== SELECTED PASSAGE ==
Congress Works On Holiday, Three Days Before Debt Deadline
Still Right Twice A Day: Visitors look at the Ohio Clock outside the Senate chamber on Capitol Hill Sunday. The clock that has stood watch over the Senate for 196 years stopped running shortly after noon Wednesday. Employees who wind the clock weekly were furloughed in the federal shutdown. Jose Luis Magana/AP
This year’s Columbus Day falls on Day 14 of the federal government shutdown, which means both the House and Senate will be in session on the holiday. Over the weekend, senators from both parties assumed key roles in the negotiations, after House Republicans and the White House failed to reach an agreement.
We’ll update this post as more news comes in; here’s Monday’s schedule, courtesy of C-SPAN:
The Senate is in session at 2 p.m. ET; will vote later on judicial nominations.
The House is in session at noon; votes are expected at 6:30 p.m. ET.
President Obama and Congress have until Thursday, Oct. 17, to reach a deal averting a potential credit default by the U.S. government, which has been in shutdown mode since the start of the new financial year this month.
Over the weekend, Senate Majority Leader Harry Reid and his Republican counterpart, Minority Leader Mitch McConnell, had at least two private meetings to discuss possible solutions to the impasse.

== SUPPLIED ENTRIES ==
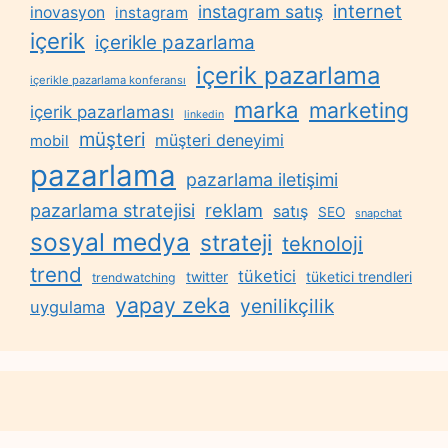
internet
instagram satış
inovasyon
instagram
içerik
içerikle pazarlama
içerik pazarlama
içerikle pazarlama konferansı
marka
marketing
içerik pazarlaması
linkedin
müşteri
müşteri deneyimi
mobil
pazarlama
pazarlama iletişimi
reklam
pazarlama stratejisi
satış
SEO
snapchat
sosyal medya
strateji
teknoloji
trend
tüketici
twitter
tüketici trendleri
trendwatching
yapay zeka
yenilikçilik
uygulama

---

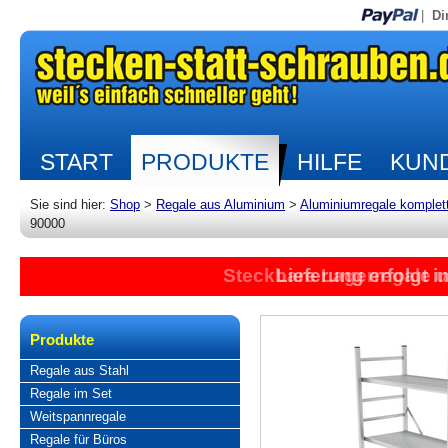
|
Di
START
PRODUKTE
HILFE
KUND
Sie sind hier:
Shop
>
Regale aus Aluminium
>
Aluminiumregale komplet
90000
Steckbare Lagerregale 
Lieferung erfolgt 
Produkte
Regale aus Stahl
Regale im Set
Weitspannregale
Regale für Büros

== ACTIVITY LIST ==
1 - For the news post about the shutdown, decide whether each statement below agrees with it: (a) The Ohio Clock has stood watch over the Senate for 196 years. (b) On Monday the House is in session at 2 p.m. ET. (c) Reid and McConnell held at least two private meetings over the weekend. Answer yes or no for each and quote the words from the post that settle it.
2 - Continue the news post about the shutdown from its final sentence.
The records have nothing to do with the text.

== RESPONSES ==
1 -
(a) Yes: "The clock that has stood watch over the Senate for 196 years"
(b) No: "The House is in session at noon"
(c) Yes: "had at least two private meetings to discuss possible solutions to the impasse"

2 -
“The discussions were substantive, and we’ll continue those discussions,” Reid said in the Senate Sunday. “I’m optimistic about the prospects for a positive conclusion.”
Without an increase in the borrowing limit that’s currently set at $16.7 trillion, the government will be scraping to find money to meet its financial obligations, Treasury Secretary Jack Lew says. And those needs will be particularly dire at the start of next month, as Nancy Marshall-Genzer reports for Marketplace:
“The U.S. has some huge payouts on November 1 — to Social Security recipients, Medicare providers — as well as its obligations to its troops. The country also needs money to keep running the parts of government that are still open — like the FAA and Justice Department.”
On Sunday, International Monetary Fund Managing Director Christine Lagarde said the United States’ inability to get its financial house in order could bring “massive disruption the world over.”
Speaking on Meet the Press, Lagarde told NBC’s David Gregory that long-term solutions, not accounting tricks, were the answer to America’s problems.
“When you are the largest economy in the world, when you are the safe haven in all circumstances, as has been the case, you can’t go into that creative accounting business,” she said.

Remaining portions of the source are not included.